Figure 1
Model 1 shows a conceptualization of the Doctrine of Concordance. The same cognitive process is responsible for both consciousness and behavior, leading to a strong correlation between cognitive processes, consciousness, and behavior. Model 2 shows the challenge to the Doctrine of Concordance elaborated by Schwartz (1999). In it one cognitive process leads to conscious experience, whereas a second cognitive process leads to observable behavior. This general model can account for why we observe dissociations between cognitive processes, consciousness, and behavior.

Figure 2
Illustration of a hypothetical situation in which an object-level basic cognitive process, an overt behavior, and a meta-level conscious subjective experience are interrelated, yet each based on a different underlying mechanism. Here, the hypothesized meta-level conscious experience of a sensation of familiarity (C) arises from a different mechanism than the object-level process of familiarity signal computation (A) and there is not direct conscious access to the output from (A). Figure adapted from Figure 2 of Cleary et al. (2025), an illustration of the familiarity-flip-of-attention theory. A) depicts the object-level familiarity signal intensity value output from the global-feature-matching-based familiarity signal computation specified in the MINERVA 2 model (Hintzman, 1988).

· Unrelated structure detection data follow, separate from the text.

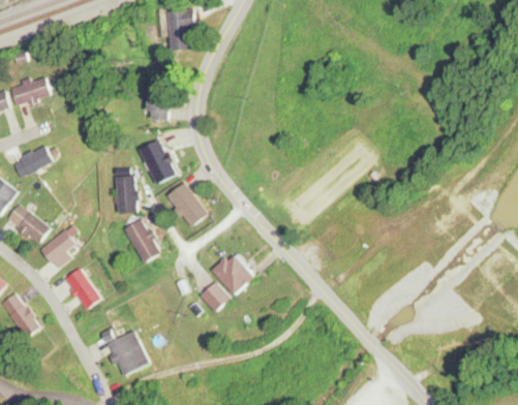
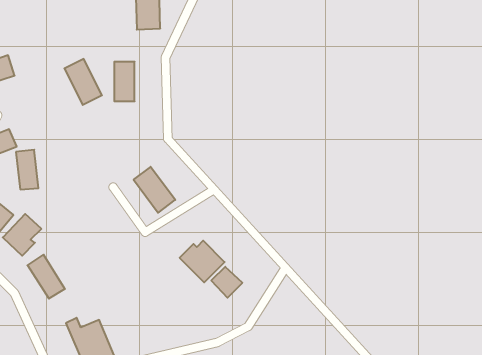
building: [140,139,176,184] -> [64,59,102,105]
building: [115,176,136,214] -> [16,150,38,189]
building: [125,220,161,263] -> none
building: [201,282,231,312] -> [211,267,242,298]

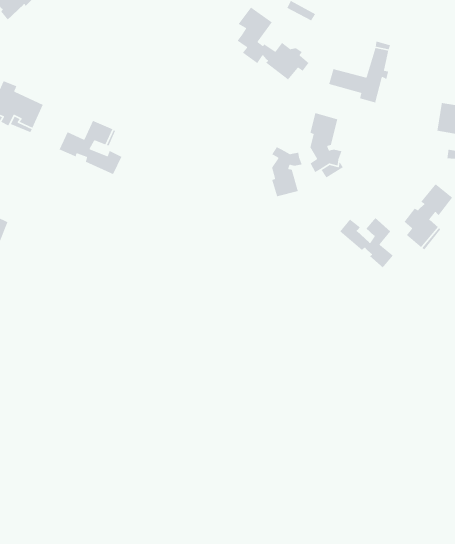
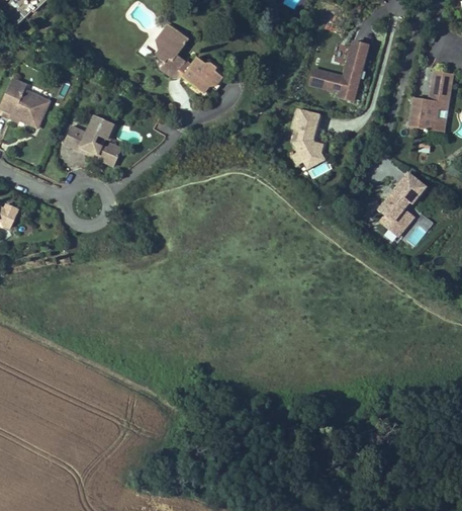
building: [236,7,309,81] -> [155,23,221,91]
building: [271,146,303,197] -> none
building: [339,217,394,269] -> none

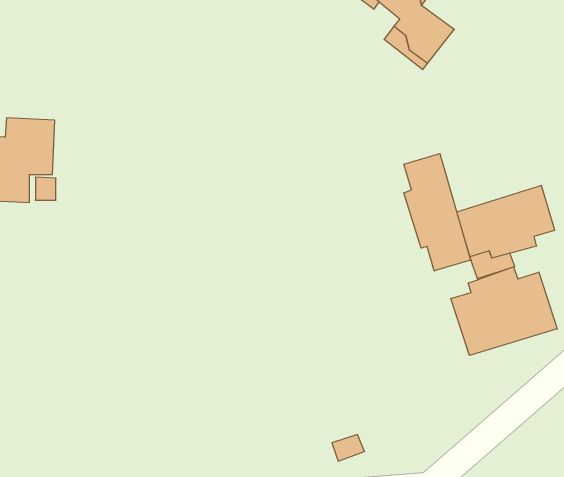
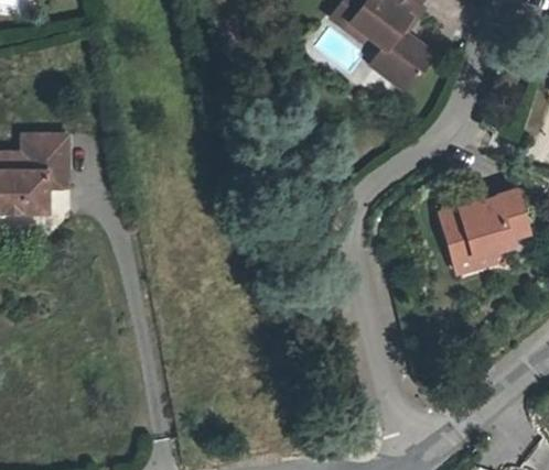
building: [404,154,470,271] -> none
building: [451,267,557,355] -> none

B) depicts an overt behavior: Eye-gaze aversion—an indicator of shutting out visual inputs to focus attention inward toward memory (Servais et al., 2023). C) Depicts a meta-level subjective conscious experience: The feeling of familiarity; in this case, the feeling of familiarity results not from direct access to the familiarity signal intensity value output depicted in A), but rather from conscious detection of the fact that one’s attention is inward-focused on searching memory for something that has yet to come to mind.